Photo by Don Kellogg

Tuesday, December 6, 2011

Maple and Vine

Jordan Harrison's fantastic new play, Maple and Vine, being produced at Playwrights Horizons this season is storytelling at its absolute best!  Are you a tired, stressed-out, overworked tranquilized New Yorker?  This play offers you an alternative - a chance to live the "simpler life" by moving to a "community" where everyone lives authentically in 1955. The looks, the ideals, and all that goes with the culture of the era.  You'll have to give up a few things tho.  "Jamaican Jerk, Sushi, Hummus, Foccacia, Baba-Ganoush... Whole Grain Bread... No pine puts, no pesto, no Lattes...  What you will get is... Salt..."

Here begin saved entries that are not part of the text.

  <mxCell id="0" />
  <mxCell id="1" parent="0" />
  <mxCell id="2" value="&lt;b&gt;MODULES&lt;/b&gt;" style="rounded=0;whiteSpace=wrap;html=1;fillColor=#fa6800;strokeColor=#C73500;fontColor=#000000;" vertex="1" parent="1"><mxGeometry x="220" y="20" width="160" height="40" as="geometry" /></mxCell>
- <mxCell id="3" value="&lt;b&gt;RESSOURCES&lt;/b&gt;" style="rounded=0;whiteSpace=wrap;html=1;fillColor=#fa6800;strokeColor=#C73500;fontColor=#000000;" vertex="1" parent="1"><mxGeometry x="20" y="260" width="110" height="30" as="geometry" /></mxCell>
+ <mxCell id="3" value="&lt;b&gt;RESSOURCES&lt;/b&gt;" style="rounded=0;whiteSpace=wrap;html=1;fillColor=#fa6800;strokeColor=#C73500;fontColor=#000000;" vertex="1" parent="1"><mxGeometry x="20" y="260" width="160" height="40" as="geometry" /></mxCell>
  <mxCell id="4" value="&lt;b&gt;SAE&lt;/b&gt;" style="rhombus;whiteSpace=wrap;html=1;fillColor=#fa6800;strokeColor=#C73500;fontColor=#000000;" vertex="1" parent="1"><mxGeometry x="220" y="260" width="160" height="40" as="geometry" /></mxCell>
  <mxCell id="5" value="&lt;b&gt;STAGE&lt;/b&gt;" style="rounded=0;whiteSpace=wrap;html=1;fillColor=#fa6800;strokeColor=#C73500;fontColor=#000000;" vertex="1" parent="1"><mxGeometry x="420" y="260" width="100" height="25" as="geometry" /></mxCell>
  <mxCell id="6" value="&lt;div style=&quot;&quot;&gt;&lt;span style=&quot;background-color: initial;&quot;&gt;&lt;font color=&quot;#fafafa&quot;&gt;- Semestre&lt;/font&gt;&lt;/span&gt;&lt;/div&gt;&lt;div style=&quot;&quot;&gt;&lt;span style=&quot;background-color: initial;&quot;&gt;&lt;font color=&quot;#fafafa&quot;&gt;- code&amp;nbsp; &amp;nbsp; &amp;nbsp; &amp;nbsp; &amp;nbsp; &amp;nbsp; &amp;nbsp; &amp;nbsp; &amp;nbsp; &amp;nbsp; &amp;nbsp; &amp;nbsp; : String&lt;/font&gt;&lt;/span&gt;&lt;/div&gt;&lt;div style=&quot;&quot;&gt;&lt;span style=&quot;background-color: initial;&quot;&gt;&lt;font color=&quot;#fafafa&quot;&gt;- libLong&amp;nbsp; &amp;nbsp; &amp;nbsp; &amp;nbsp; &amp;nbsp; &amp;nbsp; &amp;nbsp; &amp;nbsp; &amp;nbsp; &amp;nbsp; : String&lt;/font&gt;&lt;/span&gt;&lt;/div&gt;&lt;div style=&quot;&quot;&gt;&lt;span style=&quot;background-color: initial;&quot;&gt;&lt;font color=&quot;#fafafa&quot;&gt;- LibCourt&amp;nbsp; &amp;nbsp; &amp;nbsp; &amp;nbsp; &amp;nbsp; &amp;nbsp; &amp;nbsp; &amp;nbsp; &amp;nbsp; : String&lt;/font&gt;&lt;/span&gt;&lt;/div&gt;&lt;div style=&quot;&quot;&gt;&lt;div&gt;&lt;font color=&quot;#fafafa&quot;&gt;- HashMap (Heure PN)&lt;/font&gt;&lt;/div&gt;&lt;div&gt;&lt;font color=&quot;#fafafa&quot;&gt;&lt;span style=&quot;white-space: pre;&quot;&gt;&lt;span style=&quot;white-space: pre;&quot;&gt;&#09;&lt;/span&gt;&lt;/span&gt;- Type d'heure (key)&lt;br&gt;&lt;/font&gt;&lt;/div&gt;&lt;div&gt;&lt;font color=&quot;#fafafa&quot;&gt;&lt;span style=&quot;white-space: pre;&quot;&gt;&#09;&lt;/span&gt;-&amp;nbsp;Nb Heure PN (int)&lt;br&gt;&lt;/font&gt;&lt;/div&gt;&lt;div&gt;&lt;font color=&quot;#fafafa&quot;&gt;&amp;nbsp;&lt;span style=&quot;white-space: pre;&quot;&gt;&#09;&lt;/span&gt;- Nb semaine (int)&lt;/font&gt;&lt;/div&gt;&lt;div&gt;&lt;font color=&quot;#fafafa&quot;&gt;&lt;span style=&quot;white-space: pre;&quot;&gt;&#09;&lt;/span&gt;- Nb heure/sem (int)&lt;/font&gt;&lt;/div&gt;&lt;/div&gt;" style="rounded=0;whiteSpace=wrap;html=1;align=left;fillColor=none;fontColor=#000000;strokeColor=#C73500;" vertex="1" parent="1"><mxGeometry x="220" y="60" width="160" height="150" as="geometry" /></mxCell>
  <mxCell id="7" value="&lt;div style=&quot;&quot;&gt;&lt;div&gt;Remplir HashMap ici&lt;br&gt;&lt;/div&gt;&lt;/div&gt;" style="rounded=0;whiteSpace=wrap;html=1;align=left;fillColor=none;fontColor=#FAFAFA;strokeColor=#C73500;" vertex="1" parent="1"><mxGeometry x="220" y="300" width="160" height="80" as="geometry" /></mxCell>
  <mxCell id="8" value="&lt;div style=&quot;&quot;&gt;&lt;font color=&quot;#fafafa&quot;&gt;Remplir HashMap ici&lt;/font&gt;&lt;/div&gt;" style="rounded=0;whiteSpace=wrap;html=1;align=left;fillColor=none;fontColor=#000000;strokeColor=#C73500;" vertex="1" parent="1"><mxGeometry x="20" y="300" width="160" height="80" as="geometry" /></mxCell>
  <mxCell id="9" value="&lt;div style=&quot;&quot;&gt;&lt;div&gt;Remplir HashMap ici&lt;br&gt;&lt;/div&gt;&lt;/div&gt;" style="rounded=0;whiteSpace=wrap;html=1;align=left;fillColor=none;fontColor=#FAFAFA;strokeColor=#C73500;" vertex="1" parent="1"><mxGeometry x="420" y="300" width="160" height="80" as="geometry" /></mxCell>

Marin Ireland (Katha) and Peter Kim (Ryu), after much debate, decide to take the plunge for an initial six month trial and move to the gated community of the SDO - The Society of Dynamic Obsolescence after being tantalized by the concept by two current full-fledged members - Trent Dawson (Dean) and Jeanie Serralles (Ellen).  Will this "mixed-race" couple survive?  Will their neighbors welcome them with open arms?  What Ryu, a plastic surgeon, survive his job as a box folder at the local plant?  How will Kath(y), a book publisher, survive in the kitchen?  What deep, dark secrets lurk beneath the surface in this anachronistic community?  You'll just have to see it for yourself to find out.

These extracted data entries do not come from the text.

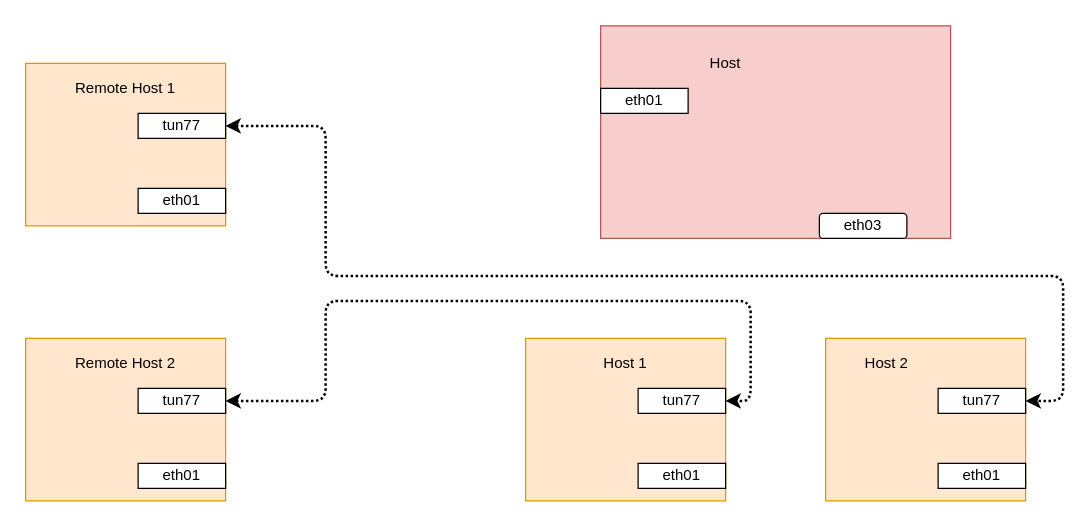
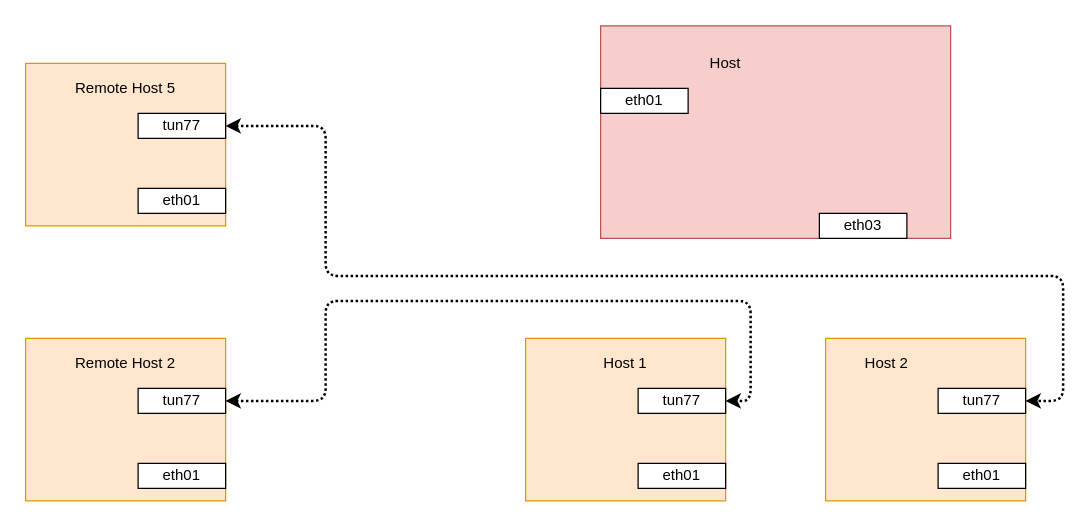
  <mxCell id="0" />
  <mxCell id="1" parent="0" />
  <mxCell id="2" value="" style="rounded=0;whiteSpace=wrap;html=1;fillColor=#f8cecc;strokeColor=#b85450;" parent="1" vertex="1"><mxGeometry x="480" y="20" width="280" height="170" as="geometry" /></mxCell>
  <mxCell id="3" value="Host" style="text;html=1;strokeColor=none;fillColor=none;align=center;verticalAlign=middle;whiteSpace=wrap;rounded=0;" parent="1" vertex="1"><mxGeometry x="540" y="40" width="80" height="20" as="geometry" /></mxCell>
  <mxCell id="4" value="eth01" style="rounded=0;whiteSpace=wrap;html=1;" parent="1" vertex="1"><mxGeometry x="480" y="70" width="70" height="20" as="geometry" /></mxCell>
  <mxCell id="5" value="" style="rounded=0;whiteSpace=wrap;html=1;fillColor=#ffe6cc;strokeColor=#d79b00;" parent="1" vertex="1"><mxGeometry x="20" y="50" width="160" height="130" as="geometry" /></mxCell>
- <mxCell id="6" value="Remote Host 1" style="text;html=1;strokeColor=none;fillColor=none;align=center;verticalAlign=middle;whiteSpace=wrap;rounded=0;" parent="1" vertex="1"><mxGeometry x="50" y="60" width="100" height="20" as="geometry" /></mxCell>
+ <mxCell id="6" value="Remote Host 5" style="text;html=1;strokeColor=none;fillColor=none;align=center;verticalAlign=middle;whiteSpace=wrap;rounded=0;" parent="1" vertex="1"><mxGeometry x="50" y="60" width="100" height="20" as="geometry" /></mxCell>
  <mxCell id="7" value="tun77" style="rounded=0;whiteSpace=wrap;html=1;" parent="1" vertex="1"><mxGeometry x="110" y="90" width="70" height="20" as="geometry" /></mxCell>
  <mxCell id="8" value="eth01" style="rounded=0;whiteSpace=wrap;html=1;" parent="1" vertex="1"><mxGeometry x="110" y="150" width="70" height="20" as="geometry" /></mxCell>
  <mxCell id="9" value="" style="rounded=0;whiteSpace=wrap;html=1;fillColor=#ffe6cc;strokeColor=#d79b00;" parent="1" vertex="1"><mxGeometry x="20" y="270" width="160" height="130" as="geometry" /></mxCell>
  <mxCell id="10" value="Remote Host 2" style="text;html=1;strokeColor=none;fillColor=none;align=center;verticalAlign=middle;whiteSpace=wrap;rounded=0;" parent="1" vertex="1"><mxGeometry x="55" y="280" width="90" height="20" as="geometry" /></mxCell>
  <mxCell id="11" value="tun77" style="rounded=0;whiteSpace=wrap;html=1;" parent="1" vertex="1"><mxGeometry x="110" y="310" width="70" height="20" as="geometry" /></mxCell>
  <mxCell id="12" value="eth01" style="rounded=0;whiteSpace=wrap;html=1;" parent="1" vertex="1"><mxGeometry x="110" y="370" width="70" height="20" as="geometry" /></mxCell>
  <mxCell id="13" value="" style="rounded=0;whiteSpace=wrap;html=1;fillColor=#ffe6cc;strokeColor=#d79b00;" parent="1" vertex="1"><mxGeometry x="420" y="270" width="160" height="130" as="geometry" /></mxCell>
  <mxCell id="14" value="Host 1" style="text;html=1;strokeColor=none;fillColor=none;align=center;verticalAlign=middle;whiteSpace=wrap;rounded=0;" parent="1" vertex="1"><mxGeometry x="455" y="280" width="90" height="20" as="geometry" /></mxCell>
  <mxCell id="15" value="tun77" style="rounded=0;whiteSpace=wrap;html=1;" parent="1" vertex="1"><mxGeometry x="510" y="310" width="70" height="20" as="geometry" /></mxCell>
  <mxCell id="16" value="eth01" style="rounded=0;whiteSpace=wrap;html=1;" parent="1" vertex="1"><mxGeometry x="510" y="370" width="70" height="20" as="geometry" /></mxCell>
  <mxCell id="17" value="" style="rounded=0;whiteSpace=wrap;html=1;fillColor=#ffe6cc;strokeColor=#d79b00;" parent="1" vertex="1"><mxGeometry x="660" y="270" width="160" height="130" as="geometry" /></mxCell>
  <mxCell id="18" value="Host 2" style="text;html=1;strokeColor=none;fillColor=none;align=center;verticalAlign=middle;whiteSpace=wrap;rounded=0;" parent="1" vertex="1"><mxGeometry x="664" y="280" width="90" height="20" as="geometry" /></mxCell>
  <mxCell id="19" value="tun77" style="rounded=0;whiteSpace=wrap;html=1;" parent="1" vertex="1"><mxGeometry x="750" y="310" width="70" height="20" as="geometry" /></mxCell>
  <mxCell id="20" value="eth01" style="rounded=0;whiteSpace=wrap;html=1;" parent="1" vertex="1"><mxGeometry x="750" y="370" width="70" height="20" as="geometry" /></mxCell>
- <mxCell id="21" value="eth03" style="whiteSpace=wrap;html=1;rounded=1;" parent="1" vertex="1"><mxGeometry x="655" y="170" width="70" height="20" as="geometry" /></mxCell>
+ <mxCell id="21" value="eth03" style="rounded=0;whiteSpace=wrap;html=1;" parent="1" vertex="1"><mxGeometry x="655" y="170" width="70" height="20" as="geometry" /></mxCell>
  <mxCell id="22" value="" style="endArrow=classic;startArrow=classic;html=1;dashed=1;dashPattern=1 1;strokeColor=#000000;strokeWidth=2;exitX=1;exitY=0.5;exitDx=0;exitDy=0;" edge="1" parent="1"><mxGeometry width="50" height="50" relative="1" as="geometry"><mxPoint x="180" y="320" as="sourcePoint" /><mxPoint x="580" y="320" as="targetPoint" /><Array as="points"><mxPoint x="260" y="320" /><mxPoint x="260" y="240" /><mxPoint x="600" y="240" /><mxPoint x="600" y="320" /></Array></mxGeometry></mxCell>
  <mxCell id="23" value="" style="endArrow=classic;startArrow=classic;html=1;dashed=1;dashPattern=1 1;strokeColor=#000000;strokeWidth=2;exitX=1;exitY=0.5;exitDx=0;exitDy=0;entryX=1;entryY=0.5;entryDx=0;entryDy=0;" edge="1" parent="1" source="7" target="19"><mxGeometry width="50" height="50" relative="1" as="geometry"><mxPoint x="540" y="350" as="sourcePoint" /><mxPoint x="590" y="300" as="targetPoint" /><Array as="points"><mxPoint x="260" y="100" /><mxPoint x="260" y="220" /><mxPoint x="850" y="220" /><mxPoint x="850" y="320" /></Array></mxGeometry></mxCell>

The play is cleverly divided into it's two natural parts - Act One starts us off in current day in NYC giving us the background on just who Katha and Ryu are and why they're so discontented with their lives.  A chance meeting with Dean (and later Ellen) ultimately intrigues them enough to make the move to the SDO.  Act Two picks up with the same Kath(y) and Ryu living in the SDO working their way through the cultural, religious, and social customs of 1955.  We learn how the time was different - for many people - including Dean and Roger (played by the incredibly sexy Pedro Pascal).  What ultimately unfolds is a tale you'd never suspect - and at the same time - exactly what you would have guessed.

On such a tiny stage, Alexander Dodge (Scenic Design) has done an award winning job at designing the time-accurate yet minimalist sets.  And special shout-out to the hardest working stage crew in the biz - which was completely recognized by the director by having them take a bow along with the cast.  A nice touch and certainly well deserved.

No spoilers here - just know that it's an evening of superb storytelling in the theatre laced with racial, ethnic and political undertones that serve as a reminder that as romantic and glamorous as the time was, perhaps life was not quite so simple as we would like to think.